## What this exercise asks
1. In the climate quiz, rewrite as a short bulleted list the line beginning "400: Weather forecasts predict specific conditions", keeping its main facts.
2. Summarize the climate quiz in two sentences.
3. Carry on the climate quiz from its final line.

## Text block
⟨
300: Tide gauges and satellite altimetry show rising mean sea level; thermal expansion of warming water and melting glaciers/ice sheets add water.
300: Explain how planting trees can help reduce atmospheric CO2 and one limitation of relying only on planting trees.
300: Trees absorb CO2 via photosynthesis and store carbon in biomass; limitation: land and time required, permanence (fires), saturation of sinks.
300: Explain why a single cold winter does not disprove global warming.
300: Weather is short-term variability; climate is long-term trend—one cold event is within natural variability and does not negate a long-term warming trend.
300: Describe how ocean uptake of CO2 changes ocean chemistry and one consequence for marine life.
300: CO2 dissolves forming carbonic acid, lowering pH (ocean acidification), which can reduce calcification in shell-forming organisms like corals and some plankton.
As altitude increases on a mountain, temperature usually does this. (Answer with one word: increase or decrease)
Decrease
400: Describe how increased atmospheric greenhouse gas concentrations affect the balance of incoming and outgoing energy for Earth.
400: More greenhouse gases increase net incoming energy (less outgoing thermal IR), causing energy imbalance and warming until a new equilibrium is reached.
400: Interpret why an increase in average global temperature can lead to both stronger storms and longer droughts in different regions.
400: Warmer atmosphere holds more moisture (can intensify storms) while shifting circulation patterns can reduce precipitation in some regions, increasing drought frequency/duration.
400: Describe a technological solution for reducing emissions from electricity generation and one potential trade-off or challenge for implementing it at scale.
400: Example: wind or solar power — challenge: intermittency, storage needs, grid upgrades, resource/materials for deployment.
400: Describe how climate models differ from weather forecasts in purpose and timescale.
400: Weather forecasts predict specific conditions days ahead using high-resolution initial conditions; climate models simulate statistical properties over decades including forcings and feedbacks.
400: Explain the concept of carbon sinks and provide two examples.
400: Carbon sinks: forests (biomass), oceans (dissolved inorganic carbon), soils, peatlands.
A nearby warm ocean current will most likely cause what change to a coastal area's winters compared to an inland area at the same latitude?
Winters will be milder (warmer) and have less extreme cold.
⟩
## Extracted entries
⟨
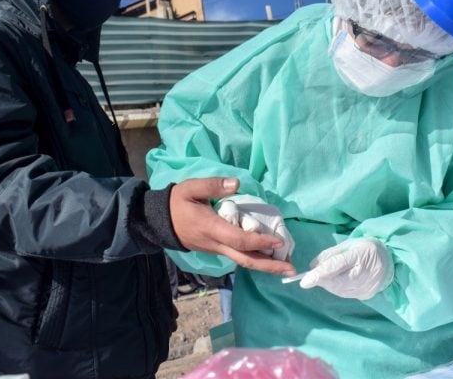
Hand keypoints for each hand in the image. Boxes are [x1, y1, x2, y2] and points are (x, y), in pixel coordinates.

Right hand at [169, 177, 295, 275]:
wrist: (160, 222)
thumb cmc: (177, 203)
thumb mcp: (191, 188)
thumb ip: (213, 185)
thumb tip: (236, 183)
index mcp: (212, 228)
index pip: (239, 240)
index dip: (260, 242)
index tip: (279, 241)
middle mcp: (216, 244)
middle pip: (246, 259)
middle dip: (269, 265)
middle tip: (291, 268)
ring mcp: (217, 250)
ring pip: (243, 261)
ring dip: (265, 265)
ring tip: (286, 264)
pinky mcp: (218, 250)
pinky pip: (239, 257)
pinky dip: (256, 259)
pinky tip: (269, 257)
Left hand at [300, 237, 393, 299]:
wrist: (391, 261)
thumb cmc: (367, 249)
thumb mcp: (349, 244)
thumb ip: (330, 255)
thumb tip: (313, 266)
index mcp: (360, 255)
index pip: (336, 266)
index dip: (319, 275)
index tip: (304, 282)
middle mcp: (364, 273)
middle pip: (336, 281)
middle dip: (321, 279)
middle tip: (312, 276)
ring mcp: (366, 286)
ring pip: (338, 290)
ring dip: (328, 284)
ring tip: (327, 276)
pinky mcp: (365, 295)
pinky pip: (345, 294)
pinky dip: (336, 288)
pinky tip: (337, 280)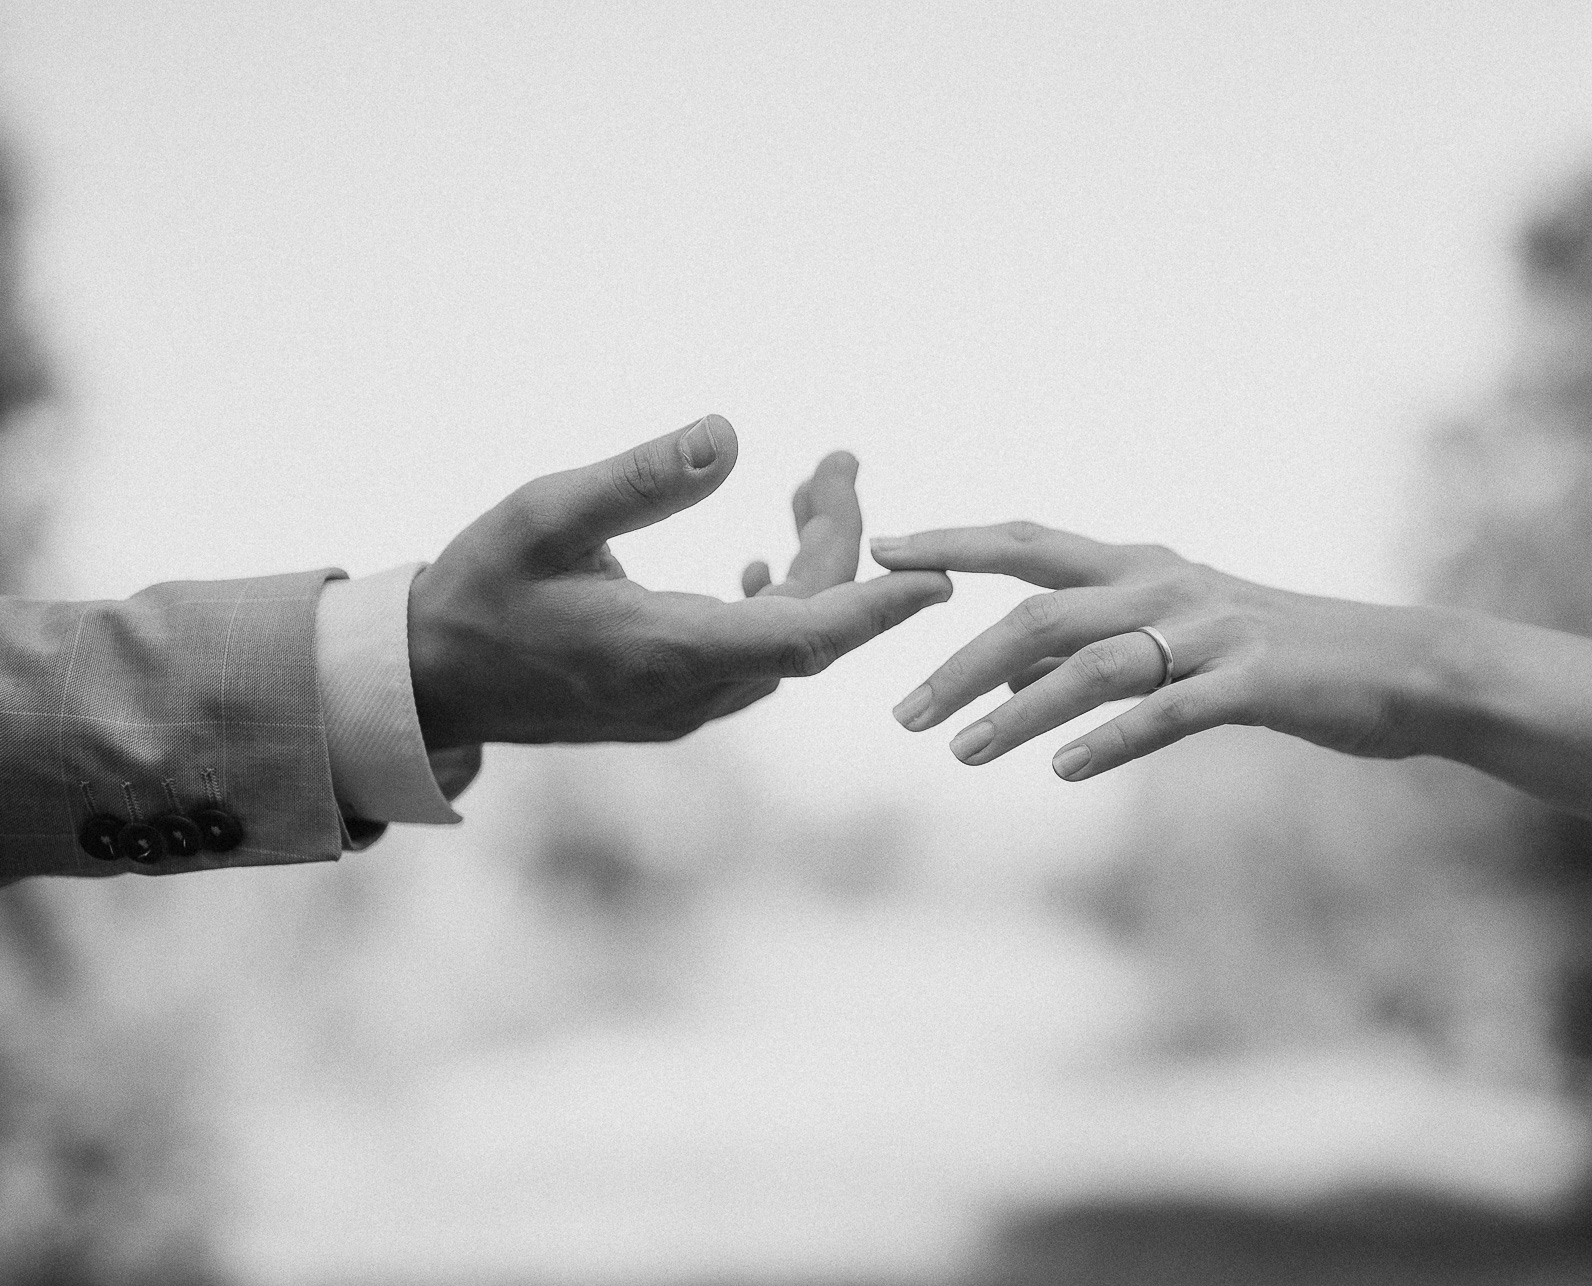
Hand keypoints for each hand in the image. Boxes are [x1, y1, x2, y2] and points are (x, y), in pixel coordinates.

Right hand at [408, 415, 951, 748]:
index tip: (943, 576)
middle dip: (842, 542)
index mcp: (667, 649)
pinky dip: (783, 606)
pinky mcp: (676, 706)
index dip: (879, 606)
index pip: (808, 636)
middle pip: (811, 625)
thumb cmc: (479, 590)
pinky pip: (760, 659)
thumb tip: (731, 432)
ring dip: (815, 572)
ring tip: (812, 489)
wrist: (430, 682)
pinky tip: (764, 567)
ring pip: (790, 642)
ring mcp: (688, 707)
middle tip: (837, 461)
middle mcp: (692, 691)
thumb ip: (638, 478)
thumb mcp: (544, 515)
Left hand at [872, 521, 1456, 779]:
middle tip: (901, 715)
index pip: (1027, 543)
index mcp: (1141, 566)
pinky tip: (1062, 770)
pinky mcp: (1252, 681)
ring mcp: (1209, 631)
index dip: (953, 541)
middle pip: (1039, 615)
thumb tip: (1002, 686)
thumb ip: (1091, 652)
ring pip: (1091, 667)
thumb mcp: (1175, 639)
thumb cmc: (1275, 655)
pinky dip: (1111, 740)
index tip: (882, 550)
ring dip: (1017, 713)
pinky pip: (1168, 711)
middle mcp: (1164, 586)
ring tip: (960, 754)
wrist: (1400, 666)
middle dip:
⟩
## Per-task answers
1.
- Weather forecasts predict specific conditions a few days ahead.
- They rely on high-resolution initial conditions.
- Climate models simulate statistical properties over decades.
- Climate models include forcings and feedbacks.

2. The climate quiz pairs prompts with answers on sea-level rise, tree planting, weather versus climate, ocean acidification, Earth's energy balance, storms and droughts, renewable electricity, climate models, carbon sinks, mountain temperatures and ocean currents. For example, its answers state that more greenhouse gases reduce outgoing thermal infrared energy and cause warming, and that dissolved CO2 lowers ocean pH, which can reduce calcification in shell-forming organisms.

3.
500: Explain how scientists use multiple lines of evidence (e.g., instrumental records, proxy data, models) to attribute recent warming to human activities.
500: Scientists compare observed changes to models with and without human forcings; consistency across proxies, instrumental records, and physical understanding supports attribution to humans.
500: Evaluate the difference between mitigation and adaptation, and give one example of each in the context of coastal communities.
500: Mitigation = actions to reduce causes (e.g., cut emissions); Adaptation = adjust to impacts (e.g., build sea walls). Coastal mitigation example: reduce local emissions; adaptation example: elevate homes or implement managed retreat.
500: Given an area that experienced more frequent heavy rainfall and also longer dry periods over several decades, explain how both trends can be consistent with changes in climate.
500: Increased atmospheric energy can intensify the hydrologic cycle: more intense precipitation events in some places, but shifts in circulation can create longer dry spells elsewhere.
500: Using energy budget ideas, explain how changes in Earth's energy balance lead to long-term temperature change and show how increasing greenhouse gases alter that balance.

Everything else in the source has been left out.